Whether or not the Pittsburgh Steelers revitalize their usage of two-tight end sets this year following the second-round selection of Pat Freiermuth remains to be seen. It didn’t really come to fruition last year after they signed Eric Ebron in free agency and still had Vance McDonald to work with.
McDonald has since retired, but Freiermuth perhaps profiles to be a younger, higher-upside version of who McDonald was at the height of his Steeler career, or so they hope. And for what it’s worth, Steelers general manager Kevin Colbert did talk about package flexibility as one of the real assets they coveted when drafting him.
“Pat’s a little bit unique,” he told Pat Kirwan yesterday during an interview on SiriusXM Radio. “The traditional tight end position, it’s gone away, and it’s getting replaced by smaller, more athletic guys that can play in the slot and block on the perimeter for all the horizontal passing that goes on in our games.”
“Pat can play attached. He can play wide. He can play H. He can get out in that slot and be athletic,” he continued. “So we can go from a regular set with a tight end, two wide receivers, two backs, and all of a sudden, we can be in a two-tight end package, because you could put the fullback up at tight end. If you don’t have the fullback in, you could put the tight end into the slot and create mismatches with both Eric Ebron and Pat. We’d like that versatility, and quite honestly, there’s just not a lot of those types of players in this draft, or really any recent drafts.”
There are plenty of merits in draft theory.

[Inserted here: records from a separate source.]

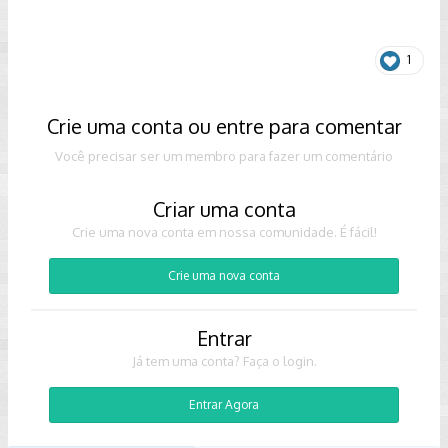
1
Crie uma conta ou entre para comentar
Você precisar ser um membro para fazer um comentário
Criar uma conta
Crie uma nova conta em nossa comunidade. É fácil!
Crie uma nova conta
Entrar
Já tem uma conta? Faça o login.
Entrar Agora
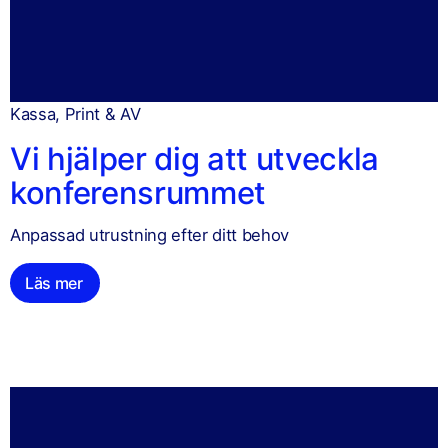
Kassa, Print & AV
Vi hjälper dig att utveckla
konferensrummet
Anpassad utrustning efter ditt behov
Läs mer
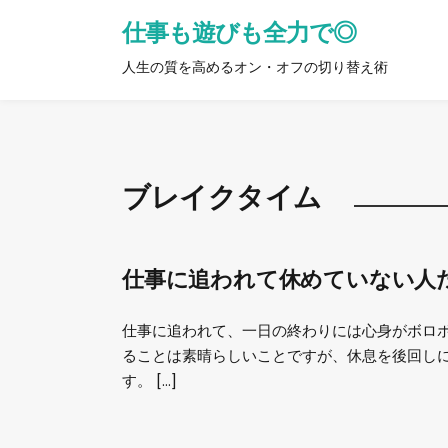
仕事も遊びも全力で◎
人生の質を高めるオン・オフの切り替え術
ブレイクタイム
仕事に追われて休めていない人
仕事に追われて、一日の終わりには心身がボロボ
ることは素晴らしいことですが、休息を後回し
す。 […]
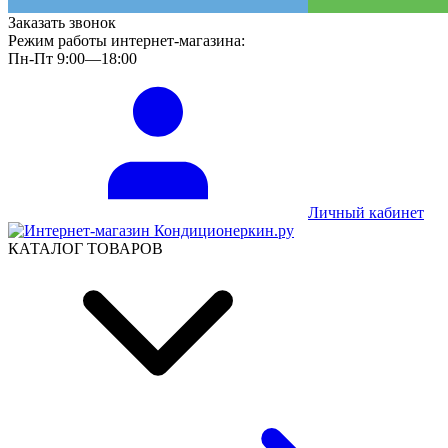
Заказать звонок
Режим работы интернет-магазина:
Пн-Пт 9:00—18:00
Личный кабинет
КАТАЛОГ ТОВАРОВ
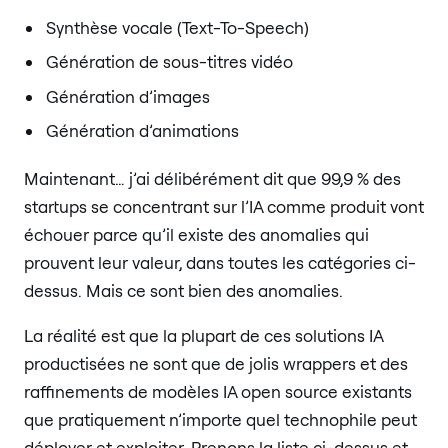
Synthèse vocale (Text-To-Speech)
Génération de sous-titres vidéo
Génération d’images
Génération d’animations
Maintenant… j’ai délibérément dit que 99,9 % des
startups se concentrant sur l’IA comme produit vont
échouer parce qu’il existe des anomalies qui
prouvent leur valeur, dans toutes les catégories ci-
dessus. Mais ce sont bien des anomalies.
La réalité est que la plupart de ces solutions IA
productisées ne sont que de jolis wrappers et des
raffinements de modèles IA open source existants
que pratiquement n’importe quel technophile peut
déployer et exploiter. Prenons la liste ci-dessus et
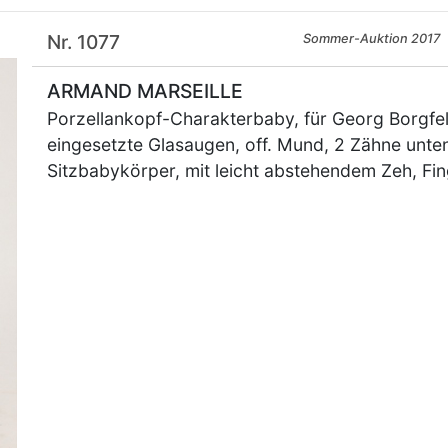
Nr. 1077
Sommer-Auktion 2017
ARMAND MARSEILLE
Porzellankopf-Charakterbaby, für Georg Borgfe
eingesetzte Glasaugen, off. Mund, 2 Zähne unte
Sitzbabykörper, mit leicht abstehendem Zeh, Fi
×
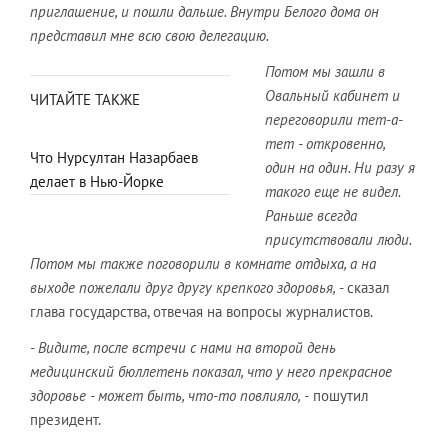
приглашение, и пошли дальше. Внутри Белого дома он
представил мне всю свою делегацию.
Потом мы зашли в
Овальный кабинет и
ЧИТАЙТЕ ТАКЖЕ
переговорили тет-а-
тет - откровенно,
Что Нурсултан Назарбаев
один на один. Ни разу я
делает в Нью-Йорке
такого еще не видел.
Раньше всегда
присутствовали люди.
Потом мы также поговорили в комнате отдыха, а на
выходе пожелали друг другу крепкого здоровья,
- сказал
глава государства, отвечая на вопросы журналистов.
- Видите, после встречи с нами на второй день
медицинский бюллетень показал, что у него прекрасное
здоровье - может быть, что-то повлияло, -
пошутил
президент.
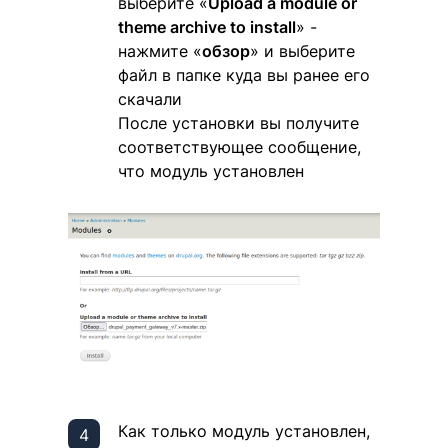
выберите «
Upload a module or
theme archive to install
» -
нажмите «
обзор
» и выберите
файл в папке куда вы ранее его
скачали
После установки вы получите
соответствующее сообщение,
что модуль установлен
Как только модуль установлен,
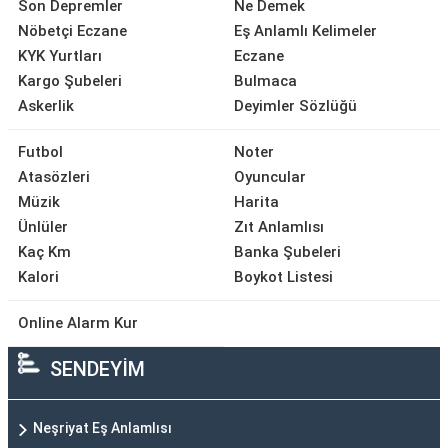
Son Depremler
Ne Demek
Nöbetçi Eczane
Eş Anlamlı Kelimeler
KYK Yurtları
Eczane
Kargo Şubeleri
Bulmaca
Askerlik
Deyimler Sözlüğü
Futbol
Noter
Atasözleri
Oyuncular
Müzik
Harita
Ünlüler
Zıt Anlamlısı
Kaç Km
Banka Şubeleri
Kalori
Boykot Listesi
Online Alarm Kur
SENDEYİM
Neşriyat Eş Anlamlısı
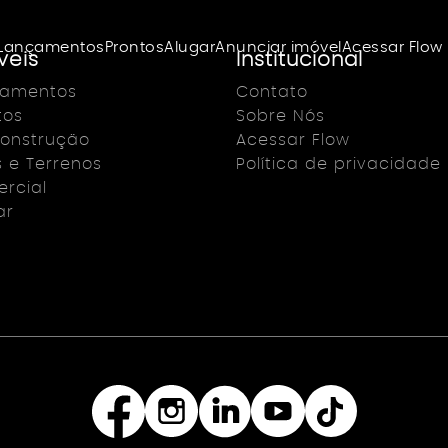
Lançamentos
Prontos
Alugar
Anunciar imóvel
Acessar Flow
veis
Institucional
çamentos
Contato
tos
Sobre Nós
onstrução
Acessar Flow
s e Terrenos
Política de privacidade
rcial
ar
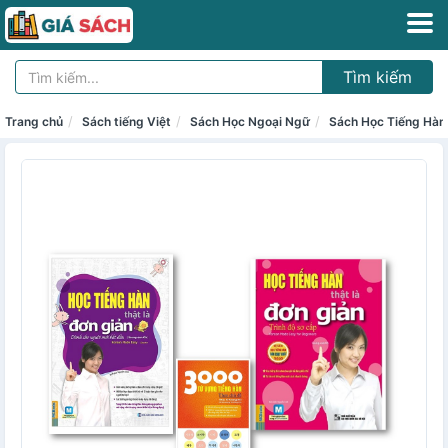
Tìm kiếm
Trang chủ
Sách tiếng Việt
Sách Học Ngoại Ngữ
Sách Học Tiếng Hàn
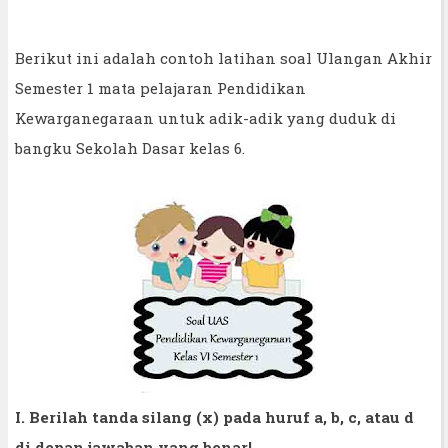
Berikut ini adalah contoh latihan soal Ulangan Akhir
Semester 1 mata pelajaran Pendidikan
Kewarganegaraan untuk adik-adik yang duduk di
bangku Sekolah Dasar kelas 6.
I. Berilah tanda silang (x) pada huruf a, b, c, atau d
di depan jawaban yang benar!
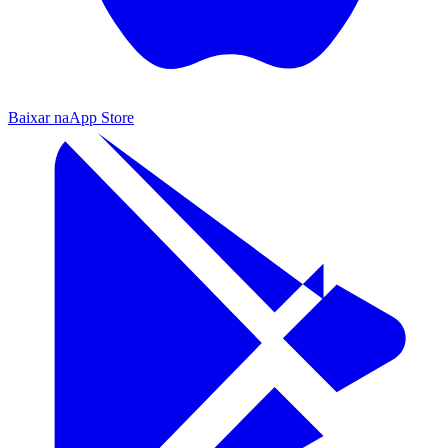
Baixar na
App Store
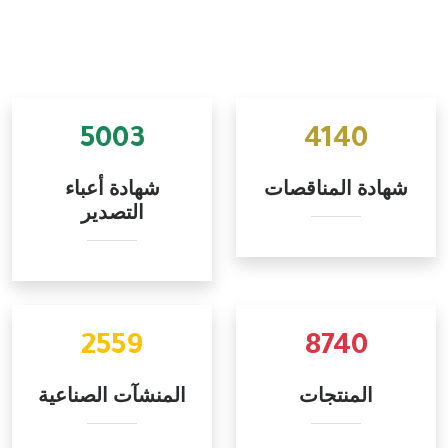
5003
4140
شهادة المناقصات
شهادة أعباء
التصدير
2559
8740
المنتجات
المنشآت الصناعية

At the end of the day, it’s important for a team to have an identity and to know what they want to do, and to acquire the pieces needed to do that. They have a profile for the kind of tight end they want to use, and they knew they weren’t going to find any more Freiermuths later on in the draft. Whereas they were more comfortable with the depth of the offensive linemen, and I think that’s understandable.
Picking him up was also key, given the fact that Ebron’s contract expires after this season, and he’s also not necessarily just getting started. Even though he’s actually just recently turned 28, he is still going into his eighth season. McDonald just retired after eight seasons, and a lot of tight ends don’t make it much further than that.
Of course, the three-receiver set is going to be the Steelers’ base package. But they can still showcase flexibility from that set with wide receivers like JuJu Smith-Schuster and Chase Claypool who are bigger-bodied, blocking-capable athletes. Put Freiermuth into that mix, and you have a less predictable, more rushing-friendly grouping.